The Commission, chaired by Texas Lt. Gov. Dan Patrick and vice-chaired by Housing and Urban Development Secretary Ben Carson, was formed under an executive order Trump signed May 1, 2025. Attorney General Pam Bondi named the Commission's members and has led its work, telling attendees at its first hearing last June that the government intends to preserve religious freedom "against emerging threats."
Over the past year the Commission held seven hearings, taking testimony from more than 100 witnesses on religious liberty in the military, public education, healthcare, the workplace, parental rights, faith-based institutions, and the rise of violence against houses of worship. The draft report recommends that the Justice Department issue new guidance to public schools on students' religious liberty rights, launch a "Know Your Rights" poster campaign, and stand up a portal where families can report violations. On the military side, it calls for restoring and compensating service members who were discharged or penalized for declining the COVID-19 vaccine on religious grounds, along with updated religious liberty training for commanders.
Patrick said the hearings produced "witness after witness" who testified that the phrase "separation of church and state" -- words that appear nowhere in the Constitution -- has been used for decades to push people of faith out of public life. A coalition of interfaith advocacy groups has pushed back, asking the Department of Justice to set the report aside, arguing it blurs lines between government and religion. The public comment period will help decide what, if anything, changes before a final version is issued.
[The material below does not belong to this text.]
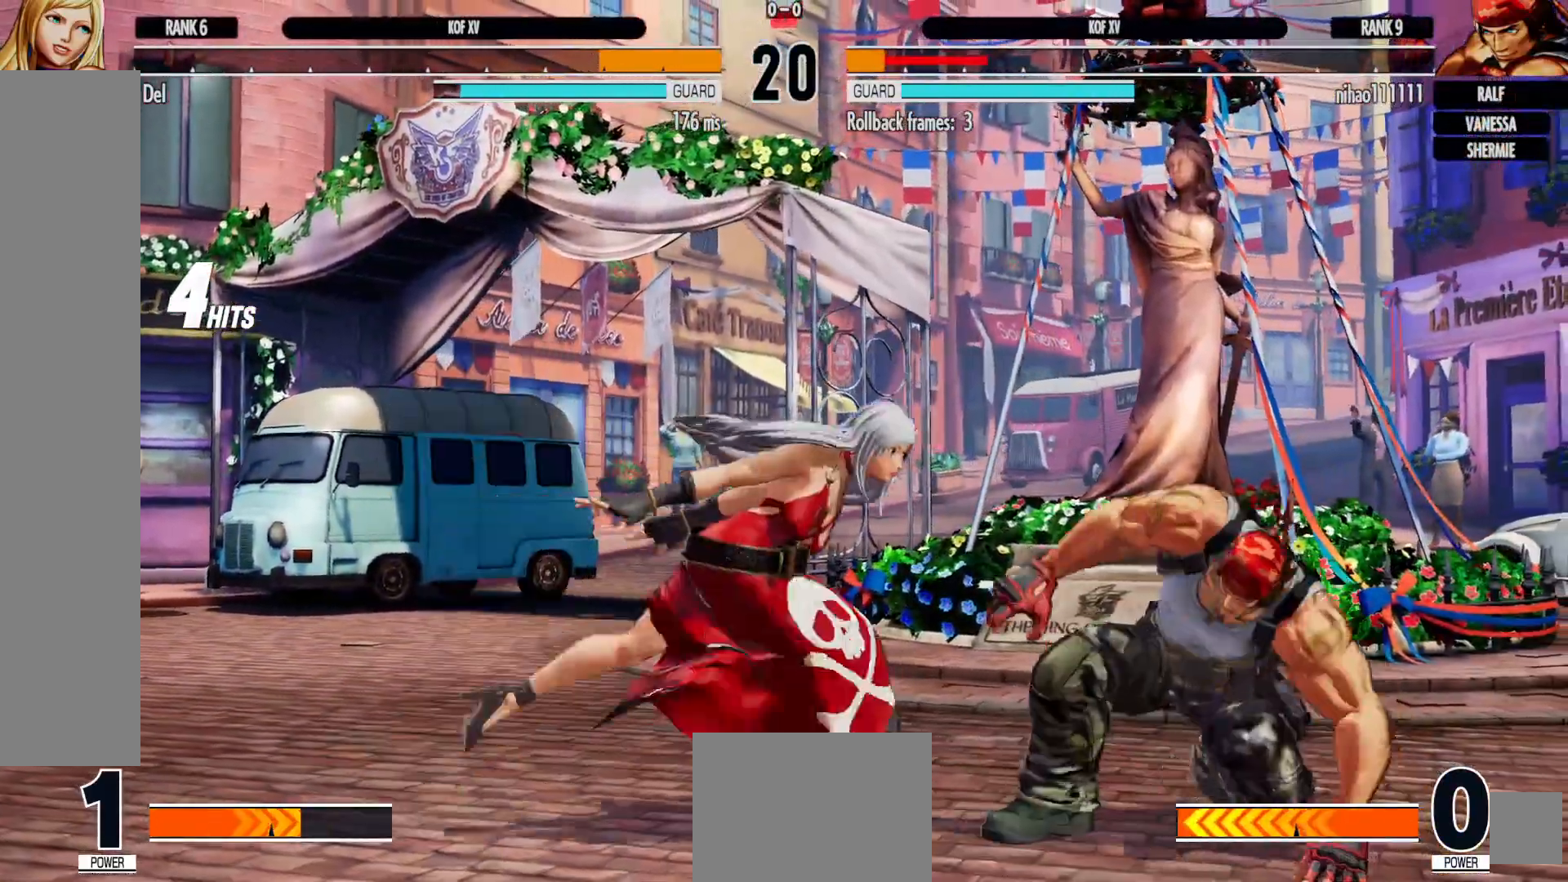
{"buttons": ["A"], "left_stick": "center", "right_stick": "center", "events": [[50, "DPAD_RIGHT", "up"], [83, "DPAD_UP", "down"], [83, "L2", "down"], [100, "DPAD_LEFT", "down"], [133, "L2", "up"], [167, "DPAD_UP", "up"], [183, "DPAD_LEFT", "up"], [500, "A", "down"]]}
The liberty no government granted
Set the government paperwork down a moment. Behind every page of that report sits an older question, one no committee can settle by a vote: can a man kneel before God without asking Caesar's permission first? The founders answered it one way, in a handful of words carved into the First Amendment. But the deeper answer was settled long before Philadelphia, on a hill outside Jerusalem, where a Man died so that men might be free indeed.
Washington can guard religious liberty. It cannot grant it. No commission, however well-meaning, hands a soul the right to worship -- that right comes from the same Maker who breathed life into Adam. Governments can only recognize that liberty or trample it. That is why a soldier ought not lose his career for keeping his conscience, and why a child ought not have to hide her Bible under her math book. Not because the state is generous, but because the state has no business standing between a man and his God in the first place.
"Stand fast therefore in the liberty wherewith Christ hath made us free, and be not entangled again with the yoke of bondage." (Galatians 5:1)
That liberty is bigger than any statute. Paul was not writing to men worried about permits or portals. He was writing to men who had tasted real freedom in Christ and were being talked back into a yoke -- back under rules and rituals that never could save them. The world will always find some new yoke to sell you: a philosophy, a fear, a flag from some other kingdom entirely. The gospel says Christ already broke the yoke that mattered. The Spirit of the Lord and liberty travel together, always -- in a courtroom, in a barracks, in a school hallway, and, most of all, in the heart of a man who was once a slave to sin and is a slave no longer.
So welcome every fence Washington builds around a Christian's freedom to pray in the open. Write your public comment before July 13 if the Spirit moves you to do it. But do not mistake the fence for the field. The liberty this nation was built to protect is only a shadow of the liberty Christ purchased on a cross two thousand years ago. That liberty was never up for a comment period. It was settled once, by blood, for good.